On Being Complicit
On Being Complicit
Ndizvo Zviripo!
(This is what is there…we have to accept it)
The above words ‘…this is what is there’ or just ndizvo zviripo were used to help explain a very uncomfortable situation that we found ourselves in when we were visiting close family. The temperatures were very high, it was humid and also mosquitoes were having a feast on ‘new blood’. Our daughter was struggling, she could not sleep for more than two hours continuously, I was equally very uncomfortable and definitely the wisdom made a lot of sense…we were visiting and had to be polite to our hosts who were doing their best to make us comfortable. So, I had to live with the…ndizvo zviripo advice.
The advice made a lot of sense at that time as a tactic to cope with difficult circumstances and as long as you are in Africa there will be many other austere moments and all you can do is to suck it up and move on- especially for fellow travellers. However, there is a danger that this could turn out to be a more long-term posture of despair and accommodating what we can otherwise change. We can become used to mediocrity- most of the situations that we face are not natural conditions- take poverty for instance- no matter how dire it is man-made and does not need rocket science to address. Many other conditions and circumstances that we face are literally man-made (manufactured problems) we just a need a higher level of thinking to resolve them. The BIG challenge is us-we have come to a place where we do not care anymore and have literally become so used to the mess that we do not see how we can get out of it- very sad. At the point where we resign from being active agents of change to accepting what life throws at us, we have become a part of the problem- we are complicit.
Look around and see what you could have stood up against, but you let it be or you ranted a bit but eventually developed a coping mechanism. Let me give you an example- power cuts have become so common across Africa, even in Mzansi of all places- TIA (This is Africa)! Do you remember way back at the turn of the century when we started to feel the pinch of power cuts here in Zimbabwe- remember the blackouts and 12-hour outages- there was so much rage and all sorts of threats calling for leaders to be more accountable and the state more responsive etc…but what has happened since then. Things have become worse, it’s not only power that is in short supply even water but and here is the contradiction we seem to have accepted an abnormality. We have instead re-organized ourselves around an apparent collapse of the state- through generators, inverters and others are even contemplating getting off the power grid completely. Seems like a sure clever way of addressing what looks like a problem that is going nowhere. But in it are we not being complicit to the failure of the state to provide essential services. In areas where we were supposed to create sufficient pressure for improved services, we are letting the state off the hook.
I could go on about how the middle class (those who have some little money) has without intending to do so become complicit in perpetuating ineffective local and national government regimes. Take water supply for instance- have you seen how the middle class has installed boreholes to an extent that we actually face a threat to underground water supplies. Those who cannot afford boreholes have supported the emergence of new water merchants- who would have thought that people could make money from selling water- privatization of public goods! How about education? Same story- there are more elite private schools registered in the post 2000 period –thanks to the collapse of the public school system. So why do we still need a government if we can take care of all these needs?

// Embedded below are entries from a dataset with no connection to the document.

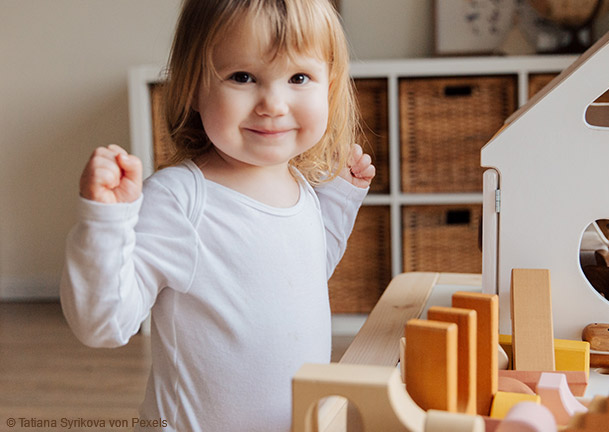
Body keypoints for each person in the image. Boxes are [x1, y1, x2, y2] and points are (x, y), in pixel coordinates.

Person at [60, 0, 374, 430]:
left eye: (299, 77)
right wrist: (105, 223)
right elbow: (103, 324)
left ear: (330, 87)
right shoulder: (180, 202)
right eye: (243, 77)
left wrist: (339, 200)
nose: (274, 103)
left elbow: (307, 273)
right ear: (193, 85)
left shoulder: (300, 188)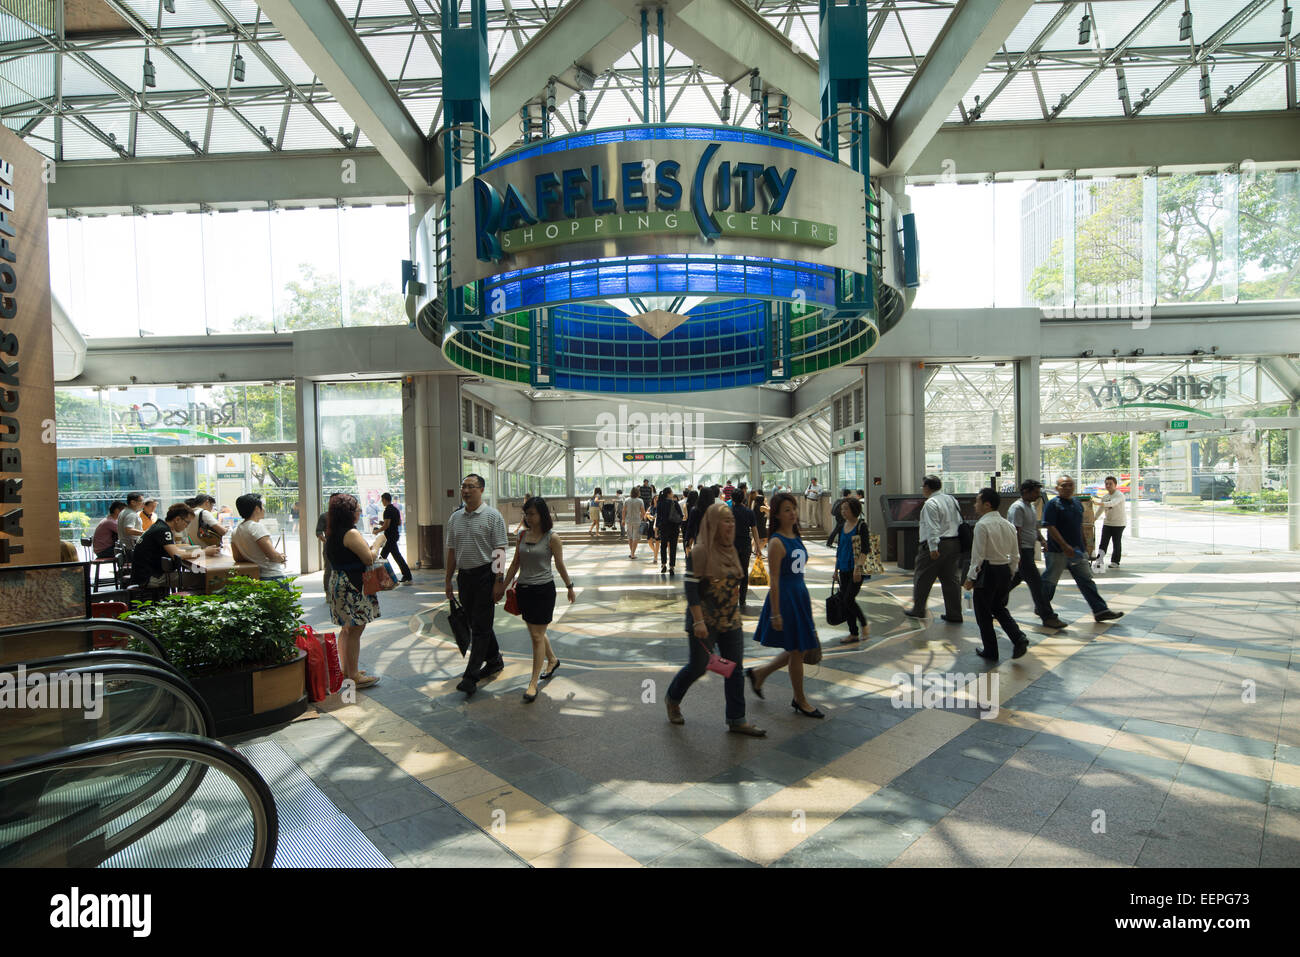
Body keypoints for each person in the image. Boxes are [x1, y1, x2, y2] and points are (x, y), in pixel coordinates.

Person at [665, 502, 766, 737]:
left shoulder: (731, 549)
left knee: (735, 669)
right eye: (725, 520)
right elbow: (691, 590)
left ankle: (736, 719)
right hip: (705, 621)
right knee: (698, 667)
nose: (730, 525)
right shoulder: (700, 552)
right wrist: (699, 622)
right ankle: (672, 698)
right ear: (712, 524)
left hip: (731, 620)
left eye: (732, 520)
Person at [745, 492, 823, 718]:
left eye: (794, 509)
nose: (793, 513)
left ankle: (759, 674)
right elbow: (775, 580)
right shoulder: (777, 542)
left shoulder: (795, 536)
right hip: (787, 598)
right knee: (797, 650)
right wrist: (776, 613)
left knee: (796, 648)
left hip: (800, 595)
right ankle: (800, 699)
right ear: (777, 515)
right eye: (787, 510)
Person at [502, 497, 573, 703]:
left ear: (542, 515)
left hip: (543, 591)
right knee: (536, 633)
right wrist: (502, 586)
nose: (528, 517)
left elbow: (559, 564)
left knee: (536, 636)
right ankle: (552, 659)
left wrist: (569, 587)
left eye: (532, 513)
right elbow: (515, 563)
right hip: (524, 590)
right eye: (526, 514)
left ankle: (533, 683)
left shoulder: (552, 538)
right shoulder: (522, 535)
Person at [445, 473, 509, 697]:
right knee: (475, 623)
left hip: (485, 576)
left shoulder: (492, 516)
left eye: (471, 486)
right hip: (465, 577)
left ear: (481, 490)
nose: (466, 490)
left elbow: (499, 550)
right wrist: (448, 580)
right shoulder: (455, 518)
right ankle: (494, 660)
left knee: (481, 627)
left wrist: (499, 581)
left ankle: (470, 677)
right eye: (463, 486)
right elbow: (452, 551)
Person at [1042, 476, 1125, 623]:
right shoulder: (1053, 504)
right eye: (1064, 486)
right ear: (1057, 488)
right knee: (1050, 582)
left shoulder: (1076, 503)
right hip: (1057, 552)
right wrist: (1064, 545)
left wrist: (1085, 545)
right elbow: (1050, 526)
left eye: (1070, 485)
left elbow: (1078, 525)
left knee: (1086, 581)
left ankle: (1100, 610)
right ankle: (1042, 607)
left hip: (1077, 552)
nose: (1067, 488)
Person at [324, 493, 385, 689]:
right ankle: (354, 675)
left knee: (346, 628)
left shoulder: (332, 532)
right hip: (352, 584)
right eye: (357, 509)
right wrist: (378, 543)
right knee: (356, 629)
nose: (359, 512)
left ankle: (347, 670)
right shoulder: (350, 533)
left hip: (338, 581)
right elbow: (368, 558)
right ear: (349, 512)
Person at [963, 488, 1028, 662]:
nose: (975, 505)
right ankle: (1018, 637)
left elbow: (978, 557)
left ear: (987, 504)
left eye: (977, 501)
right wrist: (1011, 572)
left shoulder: (982, 525)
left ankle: (991, 651)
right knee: (998, 607)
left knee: (983, 613)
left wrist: (970, 578)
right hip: (1004, 570)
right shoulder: (1008, 525)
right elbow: (1015, 555)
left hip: (988, 572)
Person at [904, 476, 964, 623]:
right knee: (951, 580)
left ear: (927, 487)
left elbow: (932, 527)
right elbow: (959, 521)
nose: (922, 489)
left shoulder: (931, 503)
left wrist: (933, 547)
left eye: (923, 486)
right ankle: (954, 613)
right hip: (954, 543)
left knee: (922, 577)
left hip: (937, 545)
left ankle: (918, 609)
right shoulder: (951, 499)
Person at [1008, 481, 1067, 630]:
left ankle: (992, 603)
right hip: (1023, 551)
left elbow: (1033, 527)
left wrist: (1041, 540)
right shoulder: (1018, 508)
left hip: (1028, 550)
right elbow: (1016, 532)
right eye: (1035, 492)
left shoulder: (1031, 507)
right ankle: (1048, 616)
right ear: (1026, 491)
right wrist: (1019, 554)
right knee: (1037, 585)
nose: (1038, 495)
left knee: (1012, 581)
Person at [131, 503, 220, 589]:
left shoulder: (159, 526)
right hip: (150, 578)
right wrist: (204, 552)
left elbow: (174, 550)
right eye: (187, 523)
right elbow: (177, 555)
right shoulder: (163, 530)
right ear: (177, 519)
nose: (186, 527)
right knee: (206, 578)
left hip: (143, 575)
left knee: (200, 574)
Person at [832, 497, 876, 644]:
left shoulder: (861, 525)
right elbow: (840, 549)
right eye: (842, 509)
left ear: (854, 510)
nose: (843, 511)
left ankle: (863, 624)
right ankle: (853, 633)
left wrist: (858, 569)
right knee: (846, 601)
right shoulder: (841, 525)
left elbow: (865, 549)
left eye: (846, 509)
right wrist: (835, 570)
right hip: (843, 567)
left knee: (848, 599)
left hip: (856, 568)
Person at [232, 493, 290, 586]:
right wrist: (281, 557)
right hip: (272, 576)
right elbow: (273, 556)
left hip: (255, 577)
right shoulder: (256, 527)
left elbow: (237, 557)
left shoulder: (235, 531)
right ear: (256, 508)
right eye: (262, 506)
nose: (264, 509)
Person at [729, 483, 759, 608]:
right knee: (744, 572)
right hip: (746, 545)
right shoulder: (749, 512)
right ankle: (742, 598)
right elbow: (754, 530)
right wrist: (757, 546)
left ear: (732, 499)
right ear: (743, 498)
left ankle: (734, 597)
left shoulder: (729, 512)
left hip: (732, 545)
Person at [378, 492, 413, 584]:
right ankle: (407, 575)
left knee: (382, 557)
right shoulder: (395, 510)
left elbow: (386, 525)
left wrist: (377, 531)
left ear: (385, 500)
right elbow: (398, 523)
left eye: (382, 500)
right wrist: (385, 524)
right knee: (396, 556)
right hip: (395, 535)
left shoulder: (387, 511)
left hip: (390, 537)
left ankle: (380, 577)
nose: (382, 502)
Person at [1093, 476, 1127, 566]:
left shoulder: (1120, 495)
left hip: (1119, 523)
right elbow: (1100, 509)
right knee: (1103, 542)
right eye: (1106, 484)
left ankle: (1115, 561)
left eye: (1110, 484)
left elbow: (1112, 503)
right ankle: (1099, 560)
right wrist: (1094, 519)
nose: (1108, 485)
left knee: (1116, 542)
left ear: (1115, 485)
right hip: (1108, 523)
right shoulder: (1105, 496)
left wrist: (1097, 502)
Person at [655, 487, 683, 574]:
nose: (673, 494)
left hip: (664, 527)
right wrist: (678, 524)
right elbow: (681, 515)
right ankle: (672, 567)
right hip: (674, 528)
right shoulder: (674, 502)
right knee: (673, 547)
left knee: (663, 546)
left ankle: (663, 564)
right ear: (669, 494)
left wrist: (657, 528)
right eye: (672, 492)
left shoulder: (660, 503)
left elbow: (658, 517)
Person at [623, 489, 646, 559]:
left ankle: (632, 552)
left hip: (628, 520)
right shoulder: (640, 501)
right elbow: (643, 512)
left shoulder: (626, 500)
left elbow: (624, 511)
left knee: (630, 537)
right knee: (635, 537)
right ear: (638, 493)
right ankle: (632, 553)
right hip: (637, 521)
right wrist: (641, 518)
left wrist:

We are not investing in making the state responsive but instead we are taking matters into our own hands- others call it agency- that is well and good. But at some point tax dollars and being in public office should mean something- accountability and effectiveness. Not all of us can afford to recreate what should be public goods on our own.
We are complicit in the rot that we are currently going through as a nation, instead of confronting mediocrity we disengage and create our own little bubbles/islands of comfort. Very sad. It is easy to crack jokes/gossip about government’s failure and the insatiable greed of political leaders and other office holders instead of openly confronting the injustices they perpetrate- we are all complicit. Here is what James Allen in his classic book. As a Man Thinketh, written over one hundred years ago had to say:
“It has been usual for men to think and to say, many men are slaves because one is an oppressor, let us hate the oppressor. Now, however, there is among an increasing few a tendency to reverse this judgement, and to say that one man is an oppressor because many are slaves; let us despise the slaves. The truth is that the oppressor and the slave are cooperators in ignorance, and while seeming to afflict each other, are in reality afflicting themselves”.
So, we are all responsible- instead of blaming just one man. I will not even write about those amongst us who have entertained thoughts of joining the political bandwagon as a strategy to be part of the inner circle. I doubt if democracy can ever work without citizens engaged in a continuous process of what I call ‘humbling power’ through demands for accountability, effectiveness and justice. May I conclude by quoting Malawian Author Chiku Malunga.
“Fear is a key obstacle to surmount. The great tragedy in Africa today is not the powerlessness of the grassroots but the silence of the enlightened and educated people who are paralyzed by fear”.
I appreciate that many of us are afraid, and you have your reasons for being afraid but please don’t convert into praise singing of what is blatantly unjust. We have to be careful about the legacy we will pass onto those coming after us-history has a way of not creating neat divisions between the rulers and the ruled but will only talk about what happened to Zimbabwe after the turn of the century and guess what, just by the coincidence of us being alive during this period we are complicit in the ruin.